Use semantic commit messages with a clear, concise description:

Format

<type>: <description>

[optional body]

Types

Type Description
feat New feature
fix Bug fix
docs Documentation changes
test Adding or updating tests
refactor Code refactoring (no functional change)
perf Performance improvements
chore Maintenance tasks (deps, CI, etc.)

Examples

feat: add db-check command for database integrity

fix: use NOT IN instead of LEFT JOIN for FTS5 performance

docs: add detailed help messages for all commands

test: add unit tests for EmailParser

refactor: extract email parsing into separate class

perf: batch FTS deletes at end of reindex for 10x speedup

Guidelines

  • Use imperative mood: "add feature" not "added feature"
  • Keep first line under 72 characters
  • Add body for complex changes explaining why, not just what

Database Migrations

When changing the database schema:

Before v1.0.0 (Pre-release)

We can change the schema freely since there are no published versions. Just update the CREATE TABLE statements in _init_db().

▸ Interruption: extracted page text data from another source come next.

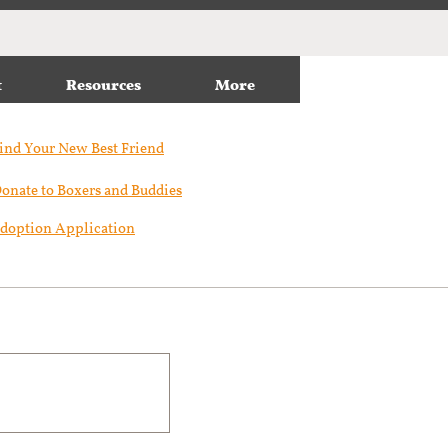
t
Resources
More
ind Your New Best Friend​
onate to Boxers and Buddies
doption Application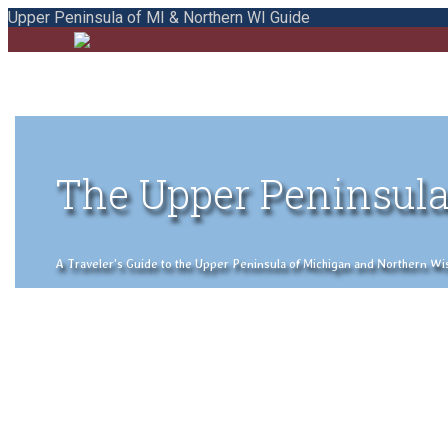
Upper Peninsula of MI & Northern WI Guide
The Upper Peninsula
A Traveler's Guide to the Upper Peninsula of Michigan and Northern Wisco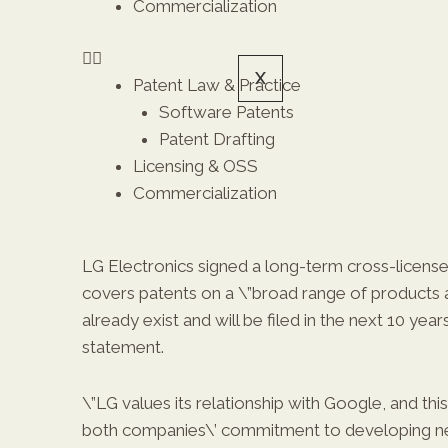
Commercialization
X
Patent Law & Practice
Software Patents
Patent Drafting
Licensing & OSS
Commercialization
LG Electronics signed a long-term cross-licens
covers patents on a \”broad range of products 
already exist and will be filed in the next 10 years
statement.
\”LG values its relationship with Google, and t
both companies\’ commitment to developing n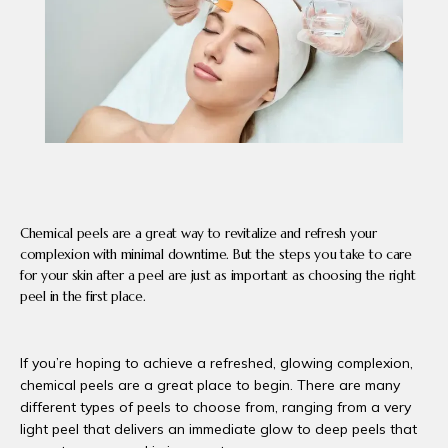
PRODUCTS
BLOG
CONTACT
Chemical peels are a great way to revitalize and refresh your
complexion with minimal downtime. But the steps you take to care
FAQ
for your skin after a peel are just as important as choosing the right
peel in the first place.
If you’re hoping to achieve a refreshed, glowing complexion, 
chemical peels are a great place to begin. There are many 
different types of peels to choose from, ranging from a very 
light peel that delivers an immediate glow to deep peels that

After v1.0.0 (Post-release)

Once published, we must support migration from previous versions:

  1. Adding a column: Use ALTER TABLE ... ADD COLUMN with try/except:

    try:
        conn.execute("ALTER TABLE emails ADD COLUMN new_column TEXT")
    except sqlite3.OperationalError:
        pass  # Column already exists
  2. Renaming a column: SQLite doesn't support RENAME COLUMN in older versions. Create new, copy, drop old.

  3. Changing column type: Requires table rebuild (create new table, copy data, drop old, rename).

  4. Always test migrations: Test with a database from the previous release.

Schema Version Tracking (Future)

For complex migrations, we may add a schema_version to sync_state:

conn.execute("INSERT OR REPLACE INTO sync_state VALUES ('schema_version', '2')")

Pull Request Guidelines

  1. Fork the repo and create a feature branch
  2. Make your changes with clear commit messages
  3. Update documentation if needed
  4. Add tests for new functionality
  5. Ensure all tests pass
  6. Submit a PR with a clear description
  7. Keep PRs self-contained — each PR should be logically independent and focused on one change

Philosophy Reminders

When contributing, keep these principles in mind:

  • Files are the source of truth — The .eml files are the archive. The database is just an index.
  • Fail gracefully — Handle malformed emails, network errors, etc. without crashing.
  • Resumable operations — Long-running commands should be safe to Ctrl-C and resume.
  • Minimal dependencies — Only add dependencies when truly necessary.

Questions?

Open an issue for discussion before starting major changes.